Stored dataset items:
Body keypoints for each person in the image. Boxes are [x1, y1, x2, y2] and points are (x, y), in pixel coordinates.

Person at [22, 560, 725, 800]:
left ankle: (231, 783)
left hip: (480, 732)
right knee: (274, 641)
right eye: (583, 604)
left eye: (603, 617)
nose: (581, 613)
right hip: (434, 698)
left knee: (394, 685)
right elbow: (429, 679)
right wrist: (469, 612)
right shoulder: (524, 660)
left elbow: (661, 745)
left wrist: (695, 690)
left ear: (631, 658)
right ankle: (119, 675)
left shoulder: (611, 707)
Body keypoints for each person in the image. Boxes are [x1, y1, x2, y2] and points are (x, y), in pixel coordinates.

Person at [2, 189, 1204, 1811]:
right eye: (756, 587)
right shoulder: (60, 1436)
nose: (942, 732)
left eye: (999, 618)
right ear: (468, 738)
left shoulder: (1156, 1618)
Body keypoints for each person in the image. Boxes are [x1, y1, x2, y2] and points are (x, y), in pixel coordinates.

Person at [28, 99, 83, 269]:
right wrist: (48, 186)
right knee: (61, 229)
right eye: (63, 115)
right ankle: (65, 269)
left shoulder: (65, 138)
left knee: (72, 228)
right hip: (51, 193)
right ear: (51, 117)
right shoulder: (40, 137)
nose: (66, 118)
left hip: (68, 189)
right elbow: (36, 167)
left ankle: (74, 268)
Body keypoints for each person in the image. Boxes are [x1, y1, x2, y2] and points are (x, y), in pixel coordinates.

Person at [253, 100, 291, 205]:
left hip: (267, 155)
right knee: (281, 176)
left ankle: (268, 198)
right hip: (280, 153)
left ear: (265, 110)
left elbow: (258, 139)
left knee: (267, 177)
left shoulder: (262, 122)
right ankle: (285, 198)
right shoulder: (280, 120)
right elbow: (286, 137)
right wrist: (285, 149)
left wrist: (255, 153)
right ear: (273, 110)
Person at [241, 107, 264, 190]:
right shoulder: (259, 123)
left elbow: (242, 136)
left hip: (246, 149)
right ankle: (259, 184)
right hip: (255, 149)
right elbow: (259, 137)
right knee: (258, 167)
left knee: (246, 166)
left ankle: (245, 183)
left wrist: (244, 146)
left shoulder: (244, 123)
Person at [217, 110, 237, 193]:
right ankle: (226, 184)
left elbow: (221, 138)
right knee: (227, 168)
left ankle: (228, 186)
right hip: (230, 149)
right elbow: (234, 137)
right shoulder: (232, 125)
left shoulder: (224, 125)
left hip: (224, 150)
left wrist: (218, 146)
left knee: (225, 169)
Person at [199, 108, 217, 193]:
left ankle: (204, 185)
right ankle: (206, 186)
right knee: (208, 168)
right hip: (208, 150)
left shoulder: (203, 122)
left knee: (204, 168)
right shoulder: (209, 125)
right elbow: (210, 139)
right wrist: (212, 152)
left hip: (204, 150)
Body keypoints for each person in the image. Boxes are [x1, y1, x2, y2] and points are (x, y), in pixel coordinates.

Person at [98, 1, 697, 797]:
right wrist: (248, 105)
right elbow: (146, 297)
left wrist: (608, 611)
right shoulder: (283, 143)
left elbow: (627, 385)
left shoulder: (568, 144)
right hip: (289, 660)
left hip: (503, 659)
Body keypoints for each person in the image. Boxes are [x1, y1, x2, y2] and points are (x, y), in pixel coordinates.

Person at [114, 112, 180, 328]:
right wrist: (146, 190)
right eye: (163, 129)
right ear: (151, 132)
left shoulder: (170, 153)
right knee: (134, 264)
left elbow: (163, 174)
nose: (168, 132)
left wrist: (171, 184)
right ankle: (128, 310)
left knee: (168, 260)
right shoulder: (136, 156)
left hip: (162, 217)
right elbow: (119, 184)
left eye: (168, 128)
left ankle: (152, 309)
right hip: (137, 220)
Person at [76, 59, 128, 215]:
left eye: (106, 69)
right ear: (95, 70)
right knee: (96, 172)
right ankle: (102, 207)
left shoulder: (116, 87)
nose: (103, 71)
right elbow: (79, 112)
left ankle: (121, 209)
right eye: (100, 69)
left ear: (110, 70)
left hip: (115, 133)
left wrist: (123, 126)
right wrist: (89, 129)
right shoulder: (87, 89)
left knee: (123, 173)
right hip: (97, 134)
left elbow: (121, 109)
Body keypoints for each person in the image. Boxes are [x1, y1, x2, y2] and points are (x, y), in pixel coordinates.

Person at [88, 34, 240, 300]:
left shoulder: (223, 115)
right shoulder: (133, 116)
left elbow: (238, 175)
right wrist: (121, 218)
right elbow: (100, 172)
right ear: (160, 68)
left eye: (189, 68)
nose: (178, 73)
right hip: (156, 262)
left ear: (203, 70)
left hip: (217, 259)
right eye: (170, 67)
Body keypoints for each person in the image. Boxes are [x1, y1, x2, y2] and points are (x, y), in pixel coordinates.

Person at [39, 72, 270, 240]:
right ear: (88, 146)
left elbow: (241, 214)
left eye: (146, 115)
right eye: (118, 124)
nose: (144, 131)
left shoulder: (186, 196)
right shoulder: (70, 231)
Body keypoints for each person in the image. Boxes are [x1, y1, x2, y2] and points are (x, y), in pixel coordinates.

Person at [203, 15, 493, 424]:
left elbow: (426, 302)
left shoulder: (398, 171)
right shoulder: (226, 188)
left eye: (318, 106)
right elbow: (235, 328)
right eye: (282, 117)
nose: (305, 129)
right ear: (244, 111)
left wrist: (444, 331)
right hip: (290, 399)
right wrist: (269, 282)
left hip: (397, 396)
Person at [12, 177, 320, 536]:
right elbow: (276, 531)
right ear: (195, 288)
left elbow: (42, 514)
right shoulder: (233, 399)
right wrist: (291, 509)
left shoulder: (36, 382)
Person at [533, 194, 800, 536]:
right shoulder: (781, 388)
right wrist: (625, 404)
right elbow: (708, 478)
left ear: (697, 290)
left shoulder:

— WORK INSTRUCTION —
The records are given above. Copy each line in them that holds "nose".

— TASK SOLUTION —
nose: (581, 613)
nose: (942, 732)
nose: (66, 118)
nose: (168, 132)
nose: (103, 71)
nose: (178, 73)
nose: (144, 131)
nose: (305, 129)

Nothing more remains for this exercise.